- _CO ZROBIĆ_
a) Odpowiedz krótko na pytania do tekstu o Sierpniu 80 w Elblągu:
(i) Którego dnia robotnicy z Elbląga dołączyli do strajków?
(ii) Kiedy doszło do brutalnie stłumionych protestów robotniczych?
(iii) Jaką funkcję pełnił Marek Pruszak?
b) Dopisz dalszy ciąg tekstu o Sierpniu 80 w Elblągu, zaczynając tuż po jego ostatnim zdaniu.

:: FRAGMENT STRONY ::

W walce o prawa pracownicze i utworzenie niezależnych związków zawodowych aktywnie brali udział robotnicy z Elbląga, którzy 21 sierpnia włączyli się do strajków. Nasze miasto było jednym z pierwszych, poza Trójmiastem, które wsparło strajk solidarnościowy, wysyłając delegację do Stoczni Gdańskiej. Za te działania, za wykazanie się niewzykłą odwagą powinniśmy dziś dziękować ówczesnym robotnikom z całej Polski – my zaś szczególnie robotnikom z Elbląga. Wielki, oddolny ruch polskiej „Solidarności” może być dumny z podpisania Porozumien sSerpniowych, które odbyło się bez użycia przemocy i rozlewu krwi. Ta madrość wzięła się z brutalnie stłumionych robotniczych prostestów w grudniu 1970 roku. Doświadczenie grudnia pomogło dekadę później w zorganizowany i przemyślany sposób prowadzić robotniczy protest. Lekcja grudnia nie poszła na marne, a „Solidarność” oznaczała pokojowe zwycięstwo społeczeństwa nad totalitarną i komunistyczną władzą. (...) Jako prezydent jestem dumny z historii, która 38 lat temu działa się również tu – w naszym mieście – dając początek tym wielkim przemianom.

Zwrócił uwagę na powinność budowania jedności, zgody narodowej i pokojowego współdziałania:

Żyjemy dziś w wolnym kraju i naszą powinnością jest dbałość i troska o dziedzictwo sierpnia 80. roku. Wyrażam więc głęboką nadzieję, że przesłanie „Solidarności” – dialogu, porozumienia i wspólnoty – okaże sie silniejsze niż polityczne różnice i codzienne spory. Jestem przekonany, że wtedy uda nam się wspólnie budować Polskę opartą na wzajemnym szacunku i zaufaniu.

Przemówienie przewodniczącego Rady Miejskiej w Elblągu Marka Pruszaka w sposób wyraźny i jednoznaczny nawiązywało do bieżących wydarzeń politycznych:

Jesteśmy dumni z Polski, jesteśmy dumni z „Solidarności” – tego wielkiego ruchu patriotycznego, który przemienił naszą ojczyznę i Europę; dumni z takich ludzi jak Anna Walentynowicz, która mimo represji i aresztowania nie sprzedała swoich kolegów, nie sprzedała się komunistom.

:::
:: DANE ::

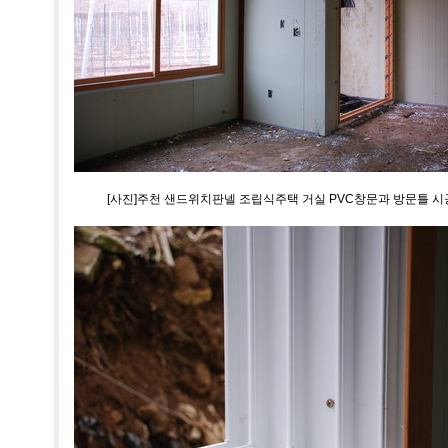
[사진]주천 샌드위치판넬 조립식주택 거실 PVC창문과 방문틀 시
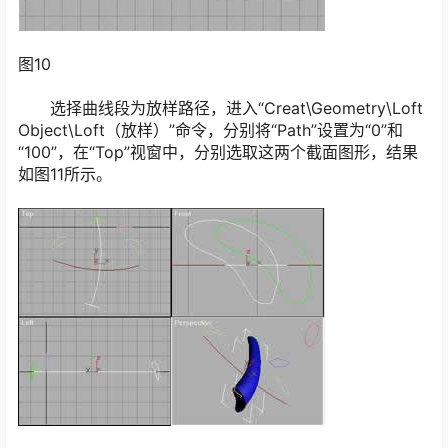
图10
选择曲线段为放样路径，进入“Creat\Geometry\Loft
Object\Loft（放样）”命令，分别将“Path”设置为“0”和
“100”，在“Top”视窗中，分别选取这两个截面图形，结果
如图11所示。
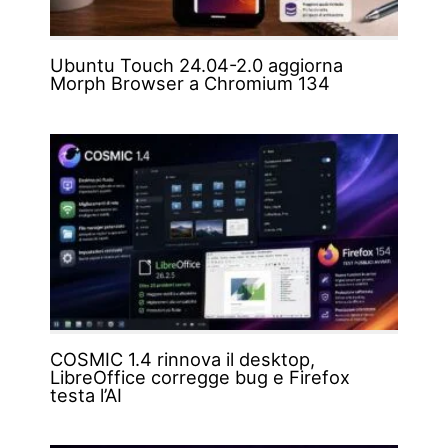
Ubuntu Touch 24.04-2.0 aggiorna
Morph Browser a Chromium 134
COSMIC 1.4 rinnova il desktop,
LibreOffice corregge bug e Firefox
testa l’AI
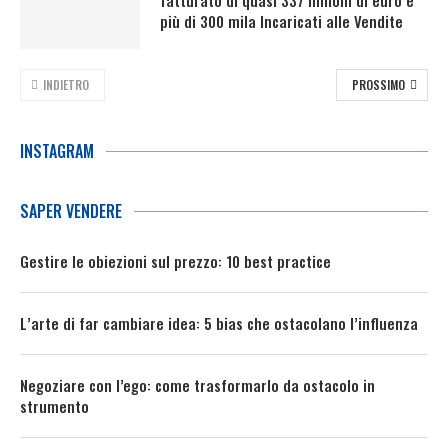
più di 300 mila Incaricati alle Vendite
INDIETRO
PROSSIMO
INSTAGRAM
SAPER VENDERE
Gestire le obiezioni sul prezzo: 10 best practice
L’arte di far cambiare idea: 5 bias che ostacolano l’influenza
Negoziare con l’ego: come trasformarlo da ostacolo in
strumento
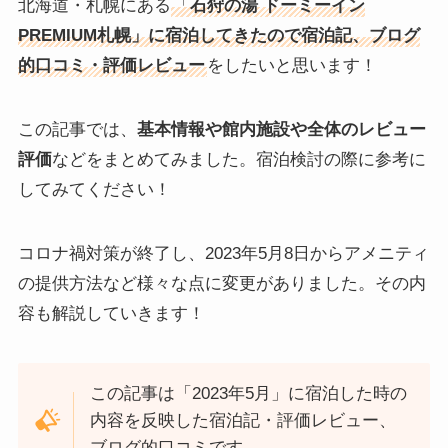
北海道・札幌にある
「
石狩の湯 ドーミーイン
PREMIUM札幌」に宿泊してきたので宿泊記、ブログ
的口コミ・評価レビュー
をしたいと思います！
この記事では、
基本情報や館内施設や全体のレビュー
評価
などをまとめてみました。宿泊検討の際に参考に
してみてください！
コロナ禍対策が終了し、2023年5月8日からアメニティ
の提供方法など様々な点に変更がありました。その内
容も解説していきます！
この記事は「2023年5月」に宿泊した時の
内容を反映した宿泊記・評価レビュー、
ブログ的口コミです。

:::

- _ODPOWIEDZI PO KOLEI_
a)
(i) 21 sierpnia.
(ii) W grudniu 1970 roku.
(iii) Był przewodniczącym Rady Miejskiej w Elblągu.

b)
 

To wyrzucenie z pracy w Stoczni Gdańskiej tej nieugiętej kobiety spowodowało sierpniowe strajki, po których doszło do podpisania historycznych porozumień, dlatego nazwano ją Anna Solidarność. Pamiętamy jak wiatr wolności powiał wtedy od morza, wlewając nadzieję w serca Polaków. A po roku zdradziecki cios komunistów – stan wojenny. Pamiętamy wymordowanie górników w kopalni Wujek i bestialskie zabójstwo kapelana „Solidarności” – księdza Jerzego Popiełuszki, który zło dobrem zwyciężał, a potem sąd nad jego mordercami z SB – parodia procesu sądowego, w której najbardziej winny był kościół. Jeszcze pod koniec lat 80. robotnicy byli bici przez esbeków do nieprzytomności, kopani, poniżani, bo odważyli się krzyknąć: solidarność! Ludzie „Solidarności” walczyli  prawdziwą wolność Polaków.

 

Dziś protesty w obronie sądów, Konstytucji, to mówiąc językiem młodzieżowym wielka ściema. Wiemy przecież, że nie chodzi o sądy, ani Konstytucję, ale o utracone wpływy, o utrwalenie patologii, że prosty człowiek karany ma być z pełną surowością za drobne przewinienia, a poplecznicy esbeków traktowani ulgowo nawet za poważne przestępstwa. Skończyły się manipulacje Trybunałem Konstytucyjnym przed 2015 rokiem, sądami. Kończą się pieniądze. PiS zabrał miliony. Prawda. Komu odebrał? Wiemy; i bardzo słusznie, bo dał je dzieciom na wakacje i na wyprawki szkolne, dał tysiącom polskich rodzin, by mogły stanąć na nogi. Na tym polega prawdziwa wolność, o którą walczyła „Solidarność” i o której mówił premier Morawiecki w Elblągu. Prawdziwa wolność jest wtedy, gdy Polacy mogą sami decydować o sobie i traktuje się ich podmiotowo. Donosy na Polskę do Brukseli nic tu nie pomogą.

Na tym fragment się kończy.